- **CHECK YOUR UNDERSTANDING**:
1. Retype the part of the nursing forum discussion that starts at "I just feel" and ends at "them, not you.".
2. In the nursing forum discussion, shorten the paragraph that begins "Of course you feel stupid as a new nurse," keeping its main facts.
3. Write what comes next in the nursing forum discussion about feeling stupid as a new nurse, picking up after its final sentence.

- **EXCERPT**:

########################################

My favorite nursing professor used to say we're here to save patients from their doctors. She said it jokingly, but sometimes it's the truth.

Such ridiculous yapping from those influencing future nurses is possibly one of the more stupid things about nursing. Absolutely ridiculous.

I bet she has that "Nurses Call the Shots!" T-shirt, too.

Specializes in CCU, SICU, CVSICU, Precepting & Teaching.
I just feel so stupid as a new nurse. You think you're doing the right thing and then get belittle. I'm working in an drug addiction place and its just so tough. Because the other nurses don't seem to care. They tell me not to call on call but when I'm stuck I need to speak to someone. I know he has HTN but still in school we were always taught to check their bp. Plus I just started and she communicates with my boss so I'd hate for her to tell him something to the fact that I'm incompetent and the oncall phone charges $150. Sorry just had to vent

No one can make you feel incompetent (or anything else) without your permission. I think Eleonor Roosevelt said that. If someone chooses to belittle you rather than to respond professionally, that's on them, not you.

Of course you feel stupid as a new nurse. You ARE stupid, in the sense that you don't know everything you need to know to function safely, independently and competently. Feeling stupid is what keeps you from making a major mistake that could seriously harm or kill a patient. As a crusty old bat, we LIKE new nurses who feel stupid. We hate and fear new nurses who think they know everything. Seriously. A new nurse who feels stupid is open to learning; a new nurse who thinks she knows everything is impossible to teach.

########################################

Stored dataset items
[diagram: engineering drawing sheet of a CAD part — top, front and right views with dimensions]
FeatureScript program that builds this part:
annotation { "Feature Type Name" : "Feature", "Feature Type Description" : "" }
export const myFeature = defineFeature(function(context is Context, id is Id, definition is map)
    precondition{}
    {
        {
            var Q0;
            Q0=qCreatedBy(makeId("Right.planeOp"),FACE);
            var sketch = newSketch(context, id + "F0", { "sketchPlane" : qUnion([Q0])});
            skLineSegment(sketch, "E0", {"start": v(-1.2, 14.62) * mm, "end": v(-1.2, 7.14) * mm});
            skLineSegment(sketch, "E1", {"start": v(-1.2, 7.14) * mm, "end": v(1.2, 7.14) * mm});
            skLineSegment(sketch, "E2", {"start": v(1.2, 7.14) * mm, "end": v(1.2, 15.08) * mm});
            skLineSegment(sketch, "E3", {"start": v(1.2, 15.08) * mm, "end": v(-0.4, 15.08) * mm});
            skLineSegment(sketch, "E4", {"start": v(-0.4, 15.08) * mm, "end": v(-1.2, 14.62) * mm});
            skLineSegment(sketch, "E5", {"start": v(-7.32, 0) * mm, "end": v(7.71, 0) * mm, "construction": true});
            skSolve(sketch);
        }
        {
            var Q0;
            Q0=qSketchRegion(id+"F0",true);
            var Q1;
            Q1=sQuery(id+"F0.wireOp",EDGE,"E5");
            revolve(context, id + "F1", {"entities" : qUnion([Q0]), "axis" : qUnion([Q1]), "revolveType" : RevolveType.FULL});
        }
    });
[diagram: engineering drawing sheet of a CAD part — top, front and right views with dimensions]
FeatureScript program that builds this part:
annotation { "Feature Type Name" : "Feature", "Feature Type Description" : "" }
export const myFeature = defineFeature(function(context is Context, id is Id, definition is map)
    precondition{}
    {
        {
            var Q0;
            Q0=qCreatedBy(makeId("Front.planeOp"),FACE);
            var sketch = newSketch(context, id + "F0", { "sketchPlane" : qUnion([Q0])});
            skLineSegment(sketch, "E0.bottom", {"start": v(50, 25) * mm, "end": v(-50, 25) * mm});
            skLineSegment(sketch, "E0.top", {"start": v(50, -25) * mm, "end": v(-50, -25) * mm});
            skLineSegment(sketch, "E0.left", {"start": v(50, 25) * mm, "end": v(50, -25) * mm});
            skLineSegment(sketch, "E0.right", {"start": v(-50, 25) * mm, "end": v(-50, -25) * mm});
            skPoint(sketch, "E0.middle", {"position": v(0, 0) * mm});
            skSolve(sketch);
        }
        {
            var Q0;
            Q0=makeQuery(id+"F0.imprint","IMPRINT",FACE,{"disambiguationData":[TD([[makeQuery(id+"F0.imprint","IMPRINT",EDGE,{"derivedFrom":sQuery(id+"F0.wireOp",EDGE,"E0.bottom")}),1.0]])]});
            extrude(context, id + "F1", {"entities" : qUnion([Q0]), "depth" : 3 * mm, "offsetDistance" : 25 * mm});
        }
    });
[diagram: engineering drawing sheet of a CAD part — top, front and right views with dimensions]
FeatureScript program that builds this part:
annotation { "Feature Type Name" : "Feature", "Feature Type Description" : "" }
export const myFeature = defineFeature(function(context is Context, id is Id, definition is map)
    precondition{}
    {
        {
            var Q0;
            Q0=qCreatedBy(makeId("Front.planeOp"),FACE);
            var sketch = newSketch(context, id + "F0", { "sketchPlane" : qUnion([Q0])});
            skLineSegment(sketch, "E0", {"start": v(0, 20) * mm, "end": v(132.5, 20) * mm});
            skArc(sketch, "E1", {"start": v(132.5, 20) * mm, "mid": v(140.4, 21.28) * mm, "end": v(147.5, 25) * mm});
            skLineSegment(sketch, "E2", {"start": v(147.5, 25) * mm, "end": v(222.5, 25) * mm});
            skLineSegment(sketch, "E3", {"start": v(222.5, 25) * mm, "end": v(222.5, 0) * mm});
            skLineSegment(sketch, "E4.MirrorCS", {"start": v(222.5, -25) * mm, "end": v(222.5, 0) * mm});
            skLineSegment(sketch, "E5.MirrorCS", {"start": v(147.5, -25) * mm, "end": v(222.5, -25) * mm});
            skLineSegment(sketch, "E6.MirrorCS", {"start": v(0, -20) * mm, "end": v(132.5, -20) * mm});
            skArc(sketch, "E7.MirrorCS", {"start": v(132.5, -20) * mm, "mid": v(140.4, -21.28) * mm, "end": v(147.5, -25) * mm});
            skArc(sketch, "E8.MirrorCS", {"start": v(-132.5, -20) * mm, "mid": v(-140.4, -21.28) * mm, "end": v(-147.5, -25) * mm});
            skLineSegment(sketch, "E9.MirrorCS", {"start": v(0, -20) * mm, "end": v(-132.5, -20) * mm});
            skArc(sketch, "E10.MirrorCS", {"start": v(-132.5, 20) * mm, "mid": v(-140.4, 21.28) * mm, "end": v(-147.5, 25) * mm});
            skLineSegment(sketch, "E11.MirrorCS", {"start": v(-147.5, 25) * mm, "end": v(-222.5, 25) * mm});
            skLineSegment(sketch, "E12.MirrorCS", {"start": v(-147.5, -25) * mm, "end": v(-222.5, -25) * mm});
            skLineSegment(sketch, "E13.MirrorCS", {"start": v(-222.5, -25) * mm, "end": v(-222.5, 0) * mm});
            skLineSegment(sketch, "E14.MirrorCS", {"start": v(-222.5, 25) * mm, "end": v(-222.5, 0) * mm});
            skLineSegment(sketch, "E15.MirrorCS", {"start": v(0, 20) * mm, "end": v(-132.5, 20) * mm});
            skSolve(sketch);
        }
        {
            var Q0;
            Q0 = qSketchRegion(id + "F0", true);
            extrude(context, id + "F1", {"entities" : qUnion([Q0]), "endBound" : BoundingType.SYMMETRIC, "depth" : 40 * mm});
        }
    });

########################################

- **RESULTS IN ORDER**:
1.
I just feel so stupid as a new nurse. You think you're doing the right thing and then get belittle. I'm working in an drug addiction place and its just so tough. Because the other nurses don't seem to care. They tell me not to call on call but when I'm stuck I need to speak to someone. I know he has HTN but still in school we were always taught to check their bp. Plus I just started and she communicates with my boss so I'd hate for her to tell him something to the fact that I'm incompetent and the oncall phone charges $150. Sorry just had to vent

No one can make you feel incompetent (or anything else) without your permission. I think Eleonor Roosevelt said that. If someone chooses to belittle you rather than to respond professionally, that's on them, not you.

2. New nurses naturally feel stupid because they don't yet know everything needed to work safely, independently and competently. That feeling keeps them from making a major mistake that could seriously harm or kill a patient. The writer, a self-described crusty old bat, says experienced nurses like new nurses who feel stupid, since they are open to learning. They hate and fear new nurses who think they know everything, since those nurses are impossible to teach.

3.
Checking blood pressure before giving an anti-hypertensive is a safety thing. If there aren't parameters for holding the med, there certainly *should* be. Next time, ASK her for parameters.

Just for future reference, how long after you gave the clonidine did you recheck the blood pressure? What is the onset of action for clonidine? When would you expect peak action?

Specializes in med-surg, med oncology, hospice.
Was it a scheduled dose or a PRN dose?

I understand checking the BP prior to a scheduled dose, but we don't commonly recheck the BP a certain time after the dose. What usually happens on my unit is: I check the BP @2100, I give the pt their scheduled dose of BP medicine. Then I recheck their VS @2330 because their Q4HR VS are due. The only time I would recheck their BP earlier than that is if it was unusually high.

If it's a PRN dose, what are the parameters? Our providers typically write out parameters such as, "give PRN dose of clonidine 0.1mg for systolic >170 or diastolic >100. Hold for diastolic

I'm not trying to make excuses for this provider. I'm sure they were quite snippy with you, and many times, providers do this for no reason at all. But they also receive a lot of phone calls when they're on-call, and I find it helpful to think about this before I pick up the phone and call them. When in doubt, I run it by my CN and pick her brain. A simple, "would you do this?" can save you and the doctor a lot of time.

I totally agree with everything said in this post. I have also checked the graphic sheet to see if this patient is known to run high BP's or is this is new. And at times, I have started my phone conversation with the doctor, after confirming who he is, and say "this is a CMA (cover-my-ass) call". It's not that I wanted to call but I have my license to protect also. I have never had a doc get mad at me for this opening.

Specializes in PICU, Pediatrics, Trauma.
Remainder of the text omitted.